Dear President-elect Obama,
Congratulations on your victory. While most people wait for your list of appointments to various cabinet and government posts, some of us are waiting for your presidential reading list. What books you will be reading while in the White House?
Presidential reading lists tend to be heavy on history, philosophy and biographies of famous people, fitting subjects for the president of the United States. But not all presidential choices need to have such gravitas. What do you read on the long flights aboard Air Force One? What books will be in the seat pouch?
President Kennedy was a huge fan of Ian Fleming. His list of favorite books included From Russia With Love. Did it in influence the policies of the leader of the free world at the height of the Cold War? I don’t think anyone knows, but it did spark a reading frenzy in my circle of friends. So you see, Mr. President, your choice of reading matter has power.
President Clinton made a point of reading for enjoyment at least thirty minutes every day, a good habit for any president to encourage. A self-proclaimed mystery addict, his favorite authors were Walter Mosley, Sue Grafton, and Jonathon Kellerman. All of them, great choices.
Mysteries are the most contemporary of genre fiction. They tend, more than any other genre, to reflect the attitudes and mores of the times in which they were written. If you want insights into attitudes of Americans, it would be worth your while to acquaint yourself with some mysteries.
If you are a mystery fan, Mr. Obama, you undoubtedly have your own favorites, but if you are not, I would like to suggest a few that I think you would like.
Washington D.C. is a city you won’t learn about from the windows in the oval office, nor from the people around you, most of whom don’t live in D.C. For that, I recommend Hard Revolution by George Pelecanos. Pelecanos has been called the poet laureate of the D.C. crime world. Hard Revolution tells the story of two D.C. cops struggling to do their jobs in a city short on hope. Derek Strange is a young black cop trying to hold his family together and protect his older brother from the bottom-feeders he hangs with. Frank Vaughan is an older white cop investigating the vicious hit and run of a young black man.

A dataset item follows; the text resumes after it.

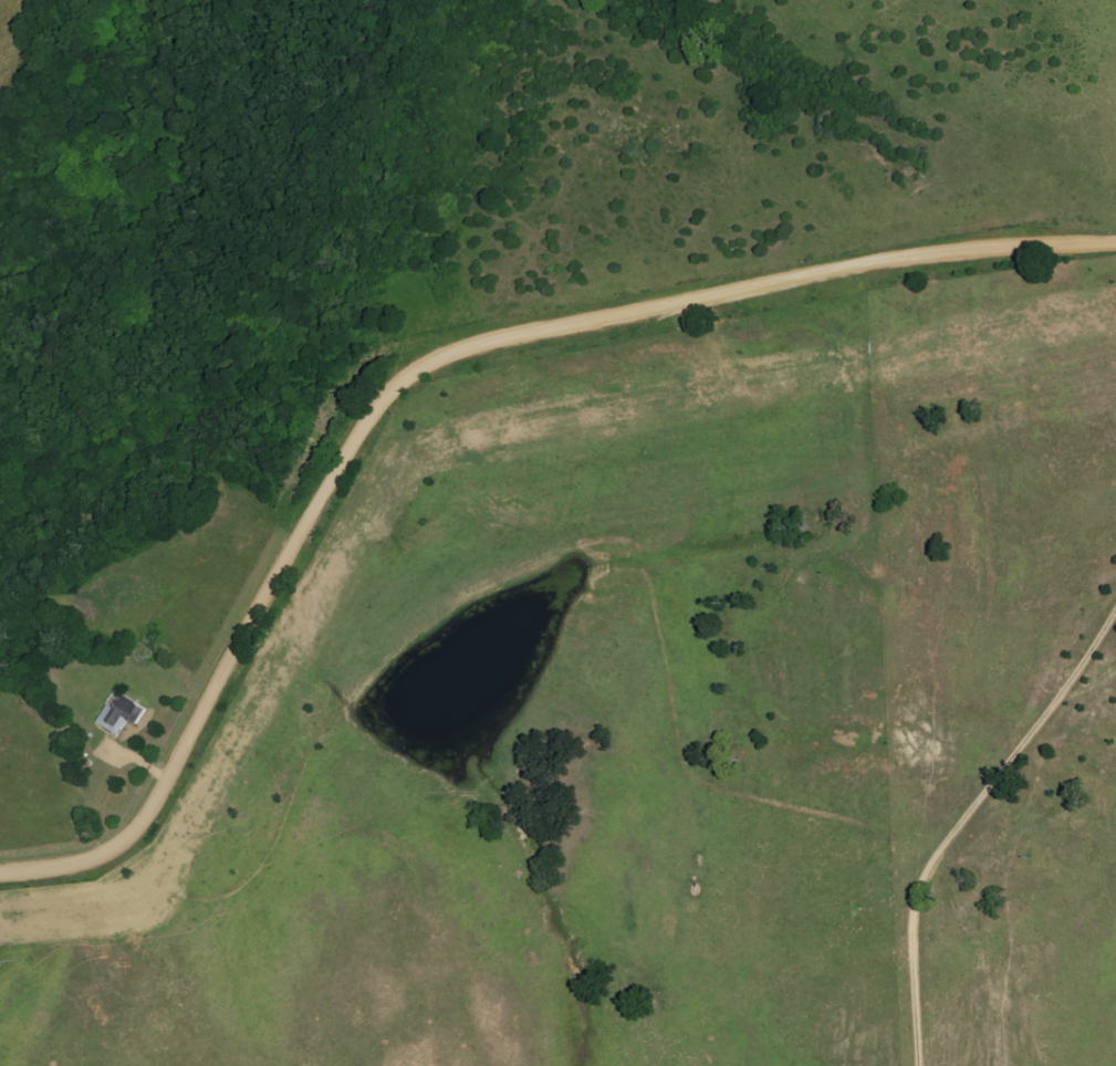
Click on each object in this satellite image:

Their paths collide on the eve of the assassination of Martin Luther King, an event that set off a chain of events that left Washington D.C. burned, divided, and the dreams of many thousands of people destroyed. I don’t need to say that you represent the revitalization of those dreams
Mystic River, Dennis Lehane’s tour de force, is set in a neighborhood of Boston, a city you may have gotten to know while at Harvard. The novel is about a community and how the lives of the people are shaped by their surroundings. This is not one of the communities you
organized in Chicago, but the people are probably not unlike the people you worked with. Jimmy Marcus is a small business owner, a family man, and an ex-con. When his daughter is murdered, he sets out to solve the crime and administer his own justice. On the way, he becomes a community organizer in his own right. It’s not the path you took, Mr. President, and Jimmy Marcus would never make it to the White House, but his story belongs there for its honesty and emotion.
As president, you will have responsibility for the Department of Justice and the FBI so here’s a twofer for you. The Poet and its sequel, The Narrows by Michael Connelly introduce FBI agent Rachel Walling in pursuit of a serial killer. Walling is one of the best women crime-solvers in a crowded field. She is courageous, competent, smart and sexy. Memo to President: The FBI should be staffed with agents like her. Maybe even director? After The Poet, we had to wait a long time for her return in The Narrows, but it was worth it.
This time she teams up with the inimitable Harry Bosch, LAPD’s maverick detective, now working as a private eye. Don’t be put off by the “maverick” label. Bosch is competent, though he doesn’t always follow the rules, a trait that puts him in conflict with Walling.
The list would not be complete without a mystery set in the state of your birth, Hawaii. Delicious by Mark Haskell Smith gives you the Hawaii that the Visitor’s Bureau hopes you don’t see.
This is not the seven-day, six-night, mai-tais at sunset trip to paradise. This is a dark, uproarious, over-sexed romp. Smith has the comic sensibilities of Carl Hiaasen and the weird world-view of Joe Lansdale. Delicious tells the story of a young Hawaiian chef, Joseph, whose family business comes under attack from a Las Vegas catering company that tries to muscle into it. Joseph’s father considers this an invasion equaled only by that of Captain Cook and this time the outsiders must be stopped at all costs. This is a laugh out loud book. You will wake up everybody else on Air Force One when you read it.
These are my suggestions, Mr. President, but there are many more, equally good books in the genre. I’m sure that readers of this blog will have their own suggestions for you and I hope they contribute them here.